Tropics of Meta as a Lifestyle Brand

It has been a long, strange trip for us at Tropics of Meta, ever since the plan for this blog was hatched in San Diego in 2009. Starting as a scrappy, ragtag band of bloggers, our team grew steadily over the years and our editorial process increasingly professional and robust. We were proud to share content and contributors with the new wave of history blogs, such as Nursing Clio, and our writers and editors have used this platform to catapult into a variety of careers.

But like so many publishers in new media, we’ve had to confront the question: how can we turn ToM into a sustainable, financially independent enterprise? And if it could be distilled, what is the Tropics-ness of Tropics of Meta?

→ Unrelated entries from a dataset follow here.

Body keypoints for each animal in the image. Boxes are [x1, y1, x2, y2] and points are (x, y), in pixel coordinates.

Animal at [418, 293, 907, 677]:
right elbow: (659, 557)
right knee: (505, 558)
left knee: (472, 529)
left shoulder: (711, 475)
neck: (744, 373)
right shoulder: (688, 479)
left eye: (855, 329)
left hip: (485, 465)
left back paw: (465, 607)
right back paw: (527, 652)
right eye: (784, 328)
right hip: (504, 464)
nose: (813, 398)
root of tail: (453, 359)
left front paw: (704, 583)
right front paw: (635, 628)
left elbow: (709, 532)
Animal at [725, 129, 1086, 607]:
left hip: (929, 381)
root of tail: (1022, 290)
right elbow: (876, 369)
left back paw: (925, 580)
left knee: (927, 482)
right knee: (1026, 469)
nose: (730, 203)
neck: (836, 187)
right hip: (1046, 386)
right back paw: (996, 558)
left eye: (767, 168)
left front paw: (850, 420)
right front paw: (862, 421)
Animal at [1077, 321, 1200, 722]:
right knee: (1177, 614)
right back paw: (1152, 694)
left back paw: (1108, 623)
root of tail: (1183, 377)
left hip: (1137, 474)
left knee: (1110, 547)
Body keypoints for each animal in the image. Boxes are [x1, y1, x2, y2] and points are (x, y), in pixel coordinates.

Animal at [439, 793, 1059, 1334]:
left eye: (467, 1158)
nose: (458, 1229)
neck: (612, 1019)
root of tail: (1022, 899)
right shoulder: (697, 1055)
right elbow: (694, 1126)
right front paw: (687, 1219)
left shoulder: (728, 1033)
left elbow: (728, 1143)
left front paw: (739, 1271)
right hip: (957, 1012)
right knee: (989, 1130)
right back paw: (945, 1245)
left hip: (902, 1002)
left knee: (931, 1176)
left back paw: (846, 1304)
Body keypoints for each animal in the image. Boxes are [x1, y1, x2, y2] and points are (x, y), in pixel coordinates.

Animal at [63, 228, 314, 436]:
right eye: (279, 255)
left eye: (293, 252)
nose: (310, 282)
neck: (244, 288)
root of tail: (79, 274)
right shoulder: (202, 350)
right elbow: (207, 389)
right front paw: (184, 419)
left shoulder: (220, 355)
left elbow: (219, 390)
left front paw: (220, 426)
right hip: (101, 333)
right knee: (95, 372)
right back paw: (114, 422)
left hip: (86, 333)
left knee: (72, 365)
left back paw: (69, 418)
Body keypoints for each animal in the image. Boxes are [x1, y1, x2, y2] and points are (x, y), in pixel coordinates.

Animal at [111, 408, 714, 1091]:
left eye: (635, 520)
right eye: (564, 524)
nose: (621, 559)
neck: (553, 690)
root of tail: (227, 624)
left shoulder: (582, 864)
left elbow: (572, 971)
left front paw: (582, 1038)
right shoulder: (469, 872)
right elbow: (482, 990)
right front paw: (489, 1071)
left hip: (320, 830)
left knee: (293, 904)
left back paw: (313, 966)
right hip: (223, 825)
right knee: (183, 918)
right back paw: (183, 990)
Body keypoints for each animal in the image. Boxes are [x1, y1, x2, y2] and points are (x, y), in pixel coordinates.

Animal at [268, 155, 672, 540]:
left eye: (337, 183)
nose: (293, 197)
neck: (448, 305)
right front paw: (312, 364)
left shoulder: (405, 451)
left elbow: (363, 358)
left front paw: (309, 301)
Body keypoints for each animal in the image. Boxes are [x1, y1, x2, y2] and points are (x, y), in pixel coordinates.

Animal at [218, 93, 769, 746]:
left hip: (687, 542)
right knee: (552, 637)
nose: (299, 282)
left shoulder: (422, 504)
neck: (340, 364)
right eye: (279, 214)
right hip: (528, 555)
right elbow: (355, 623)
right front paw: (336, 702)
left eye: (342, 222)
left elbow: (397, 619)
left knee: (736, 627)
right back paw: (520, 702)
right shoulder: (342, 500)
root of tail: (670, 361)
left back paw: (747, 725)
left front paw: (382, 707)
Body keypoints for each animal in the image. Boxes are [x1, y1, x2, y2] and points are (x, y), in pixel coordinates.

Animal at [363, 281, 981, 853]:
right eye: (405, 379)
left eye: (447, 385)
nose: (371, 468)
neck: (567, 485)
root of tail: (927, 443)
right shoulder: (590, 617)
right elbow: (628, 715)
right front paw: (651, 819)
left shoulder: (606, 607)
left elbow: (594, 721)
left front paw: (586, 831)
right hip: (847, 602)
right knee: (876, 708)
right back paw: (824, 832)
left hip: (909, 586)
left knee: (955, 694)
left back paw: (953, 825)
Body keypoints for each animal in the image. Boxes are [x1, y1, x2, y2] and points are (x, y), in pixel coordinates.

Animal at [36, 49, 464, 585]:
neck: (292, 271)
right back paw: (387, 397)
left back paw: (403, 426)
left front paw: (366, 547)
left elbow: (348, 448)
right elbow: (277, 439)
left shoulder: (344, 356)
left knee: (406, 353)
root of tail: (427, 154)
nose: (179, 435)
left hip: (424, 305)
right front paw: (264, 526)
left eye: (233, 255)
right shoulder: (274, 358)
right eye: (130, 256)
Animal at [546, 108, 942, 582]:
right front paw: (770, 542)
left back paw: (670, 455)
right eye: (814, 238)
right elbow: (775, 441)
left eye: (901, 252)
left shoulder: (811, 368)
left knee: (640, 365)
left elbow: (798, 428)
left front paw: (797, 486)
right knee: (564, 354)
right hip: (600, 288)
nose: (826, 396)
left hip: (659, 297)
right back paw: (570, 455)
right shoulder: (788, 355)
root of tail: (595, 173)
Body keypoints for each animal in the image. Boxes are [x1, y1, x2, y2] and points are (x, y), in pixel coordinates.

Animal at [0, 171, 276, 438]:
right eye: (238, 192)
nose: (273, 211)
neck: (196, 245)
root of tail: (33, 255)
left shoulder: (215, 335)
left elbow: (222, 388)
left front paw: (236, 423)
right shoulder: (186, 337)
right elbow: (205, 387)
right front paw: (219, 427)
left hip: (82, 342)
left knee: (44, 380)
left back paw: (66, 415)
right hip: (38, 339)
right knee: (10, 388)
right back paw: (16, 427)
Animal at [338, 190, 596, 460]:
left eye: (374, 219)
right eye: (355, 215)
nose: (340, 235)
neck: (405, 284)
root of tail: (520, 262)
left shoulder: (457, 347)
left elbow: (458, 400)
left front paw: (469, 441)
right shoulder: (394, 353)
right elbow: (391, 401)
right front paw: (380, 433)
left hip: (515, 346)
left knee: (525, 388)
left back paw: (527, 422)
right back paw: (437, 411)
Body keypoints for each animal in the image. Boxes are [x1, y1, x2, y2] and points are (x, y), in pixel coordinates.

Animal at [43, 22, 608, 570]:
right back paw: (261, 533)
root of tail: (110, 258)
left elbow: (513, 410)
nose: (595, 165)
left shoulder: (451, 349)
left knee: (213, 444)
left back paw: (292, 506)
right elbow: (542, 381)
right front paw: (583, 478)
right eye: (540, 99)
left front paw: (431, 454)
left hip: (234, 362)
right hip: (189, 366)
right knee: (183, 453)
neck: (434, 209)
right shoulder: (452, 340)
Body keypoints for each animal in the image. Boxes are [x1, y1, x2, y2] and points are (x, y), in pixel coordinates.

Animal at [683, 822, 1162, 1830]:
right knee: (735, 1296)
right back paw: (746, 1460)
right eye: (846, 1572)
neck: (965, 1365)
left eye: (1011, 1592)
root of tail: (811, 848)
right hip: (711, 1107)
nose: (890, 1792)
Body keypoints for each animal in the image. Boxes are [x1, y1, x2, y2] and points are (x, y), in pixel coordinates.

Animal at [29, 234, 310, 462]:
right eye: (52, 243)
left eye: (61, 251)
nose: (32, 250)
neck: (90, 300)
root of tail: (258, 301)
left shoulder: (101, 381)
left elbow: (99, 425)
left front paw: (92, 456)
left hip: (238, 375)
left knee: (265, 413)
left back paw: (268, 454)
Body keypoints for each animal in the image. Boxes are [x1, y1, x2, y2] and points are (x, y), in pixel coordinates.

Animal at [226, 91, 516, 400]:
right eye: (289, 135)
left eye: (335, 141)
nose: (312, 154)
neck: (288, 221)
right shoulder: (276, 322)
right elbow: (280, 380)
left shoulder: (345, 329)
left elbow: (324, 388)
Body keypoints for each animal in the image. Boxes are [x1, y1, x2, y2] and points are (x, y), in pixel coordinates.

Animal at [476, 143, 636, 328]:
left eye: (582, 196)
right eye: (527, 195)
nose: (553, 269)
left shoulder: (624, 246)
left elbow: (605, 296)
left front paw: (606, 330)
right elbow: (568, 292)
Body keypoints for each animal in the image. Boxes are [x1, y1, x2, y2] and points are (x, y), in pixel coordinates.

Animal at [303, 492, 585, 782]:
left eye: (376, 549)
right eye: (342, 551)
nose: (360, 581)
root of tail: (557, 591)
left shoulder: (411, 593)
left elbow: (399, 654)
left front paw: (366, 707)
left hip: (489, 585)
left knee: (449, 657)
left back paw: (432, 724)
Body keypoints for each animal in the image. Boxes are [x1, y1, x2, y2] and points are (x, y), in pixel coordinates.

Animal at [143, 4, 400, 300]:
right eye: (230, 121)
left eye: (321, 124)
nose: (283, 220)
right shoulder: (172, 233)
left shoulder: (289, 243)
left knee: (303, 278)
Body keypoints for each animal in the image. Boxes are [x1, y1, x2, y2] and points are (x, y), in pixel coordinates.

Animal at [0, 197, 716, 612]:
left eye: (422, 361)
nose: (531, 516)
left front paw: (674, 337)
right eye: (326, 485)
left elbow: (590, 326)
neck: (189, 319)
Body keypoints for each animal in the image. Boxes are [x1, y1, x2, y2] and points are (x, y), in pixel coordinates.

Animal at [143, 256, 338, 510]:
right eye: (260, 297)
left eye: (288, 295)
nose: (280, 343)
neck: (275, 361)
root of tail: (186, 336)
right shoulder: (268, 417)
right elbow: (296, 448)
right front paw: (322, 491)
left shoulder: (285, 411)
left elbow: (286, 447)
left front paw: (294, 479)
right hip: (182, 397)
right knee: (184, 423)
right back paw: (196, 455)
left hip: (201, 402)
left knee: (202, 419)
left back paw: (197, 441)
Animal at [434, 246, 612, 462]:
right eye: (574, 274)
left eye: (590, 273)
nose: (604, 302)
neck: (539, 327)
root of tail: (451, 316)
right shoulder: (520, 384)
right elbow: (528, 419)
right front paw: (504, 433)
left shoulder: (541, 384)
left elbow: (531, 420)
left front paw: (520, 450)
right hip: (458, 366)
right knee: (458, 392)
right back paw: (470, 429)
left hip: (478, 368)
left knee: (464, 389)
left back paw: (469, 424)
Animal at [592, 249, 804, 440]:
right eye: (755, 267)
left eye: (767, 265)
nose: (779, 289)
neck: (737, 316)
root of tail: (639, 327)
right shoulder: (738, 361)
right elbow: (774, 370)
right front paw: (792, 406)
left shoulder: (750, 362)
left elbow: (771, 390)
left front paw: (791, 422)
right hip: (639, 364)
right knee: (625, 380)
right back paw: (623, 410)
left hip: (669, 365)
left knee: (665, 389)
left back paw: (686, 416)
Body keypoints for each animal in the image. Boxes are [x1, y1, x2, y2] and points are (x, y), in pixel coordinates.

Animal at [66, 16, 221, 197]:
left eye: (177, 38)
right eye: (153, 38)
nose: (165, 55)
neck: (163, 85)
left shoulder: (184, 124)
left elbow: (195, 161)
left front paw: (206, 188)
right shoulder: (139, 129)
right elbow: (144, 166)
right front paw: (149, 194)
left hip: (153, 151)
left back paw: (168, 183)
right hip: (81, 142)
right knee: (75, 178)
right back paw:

These are the questions we seek to answer in an exciting new partnership with the Atlantic and Patagonia. The site will now feature sponsored content from the environmentally friendly clothing brand, illustrating how the dynamic culture of innovation that ToM and Patagonia share can promote a new, responsible form of capitalism. At the same time, we will partner with the venerable Atlantic for a variety of shared content; “Frum’s Chums” will feature David Frum discussing Asian-American cinema, from Better Luck Tomorrow to Crazy Rich Asians, in conversation with Steve Bannon and our very own Casey Baskin, while we will also host a series of trenchant commentaries on individual poor people by Megan McArdle. All three brands will converge for a new line of products that capture the Tropics lifestyle, such as signature book lights, yoga pants, water bottles, and an app that sources ethical pornography.

What we are most excited about is that this new partnership will let us bring historically informed commentary and cutting-edge scholarship to a much broader audience. This new direction might strike readers as overly commercial or even “selling out,” but we offer this promise: we will reinvest any revenue generated by the Atlantic-Patagonia partnership into travel grants for graduate students in the Humanities.